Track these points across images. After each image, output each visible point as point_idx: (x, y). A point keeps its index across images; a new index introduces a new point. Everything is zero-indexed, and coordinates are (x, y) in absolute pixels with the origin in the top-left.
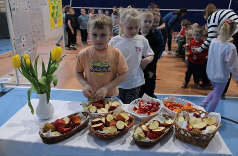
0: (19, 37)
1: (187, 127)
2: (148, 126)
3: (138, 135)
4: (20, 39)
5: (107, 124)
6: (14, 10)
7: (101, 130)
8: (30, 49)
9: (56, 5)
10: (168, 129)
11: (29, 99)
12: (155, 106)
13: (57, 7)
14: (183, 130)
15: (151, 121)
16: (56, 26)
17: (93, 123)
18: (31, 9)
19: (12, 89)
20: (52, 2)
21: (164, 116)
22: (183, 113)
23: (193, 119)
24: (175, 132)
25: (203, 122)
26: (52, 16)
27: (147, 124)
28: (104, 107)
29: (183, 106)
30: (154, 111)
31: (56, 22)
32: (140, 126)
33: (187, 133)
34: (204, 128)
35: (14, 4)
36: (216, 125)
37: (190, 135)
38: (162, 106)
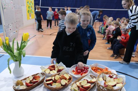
0: (8, 25)
1: (105, 84)
2: (80, 83)
3: (74, 89)
4: (8, 26)
5: (55, 81)
6: (5, 8)
7: (51, 85)
8: (14, 32)
9: (31, 6)
10: (93, 85)
11: (8, 64)
12: (86, 69)
13: (31, 7)
14: (102, 86)
15: (83, 79)
16: (31, 18)
17: (47, 81)
18: (15, 8)
19: (3, 55)
20: (28, 4)
21: (91, 76)
22: (102, 75)
23: (108, 79)
24: (97, 87)
25: (114, 81)
26: (28, 12)
27: (80, 82)
28: (55, 70)
29: (103, 70)
30: (85, 73)
31: (30, 16)
32: (76, 82)
33: (104, 88)
34: (115, 85)
35: (5, 5)
36: (122, 84)
37: (106, 90)
38: (90, 69)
· · · · · · ·
_Exercise description_
Repeat the data word for word. Images are not part of the copy.

_Exercise response_
Track these points across images. After each image, output each visible point as point_idx: (x, y). A point keeps its index across images; a new index introduces a new point. Everything is zero-indexed, and coordinates are (x, y) in absolute pixels with the origin in the top-left.
0: (19, 37)
1: (187, 127)
2: (148, 126)
3: (138, 135)
4: (20, 39)
5: (107, 124)
6: (14, 10)
7: (101, 130)
8: (30, 49)
9: (56, 5)
10: (168, 129)
11: (29, 99)
12: (155, 106)
13: (57, 7)
14: (183, 130)
15: (151, 121)
16: (56, 26)
17: (93, 123)
18: (31, 9)
19: (12, 89)
20: (52, 2)
21: (164, 116)
22: (183, 113)
23: (193, 119)
24: (175, 132)
25: (203, 122)
26: (52, 16)
27: (147, 124)
28: (104, 107)
29: (183, 106)
30: (154, 111)
31: (56, 22)
32: (140, 126)
33: (187, 133)
34: (204, 128)
35: (14, 4)
36: (216, 125)
37: (190, 135)
38: (162, 106)
0: (8, 25)
1: (105, 84)
2: (80, 83)
3: (74, 89)
4: (8, 26)
5: (55, 81)
6: (5, 8)
7: (51, 85)
8: (14, 32)
9: (31, 6)
10: (93, 85)
11: (8, 64)
12: (86, 69)
13: (31, 7)
14: (102, 86)
15: (83, 79)
16: (31, 18)
17: (47, 81)
18: (15, 8)
19: (3, 55)
20: (28, 4)
21: (91, 76)
22: (102, 75)
23: (108, 79)
24: (97, 87)
25: (114, 81)
26: (28, 12)
27: (80, 82)
28: (55, 70)
29: (103, 70)
30: (85, 73)
31: (30, 16)
32: (76, 82)
33: (104, 88)
34: (115, 85)
35: (5, 5)
36: (122, 84)
37: (106, 90)
38: (90, 69)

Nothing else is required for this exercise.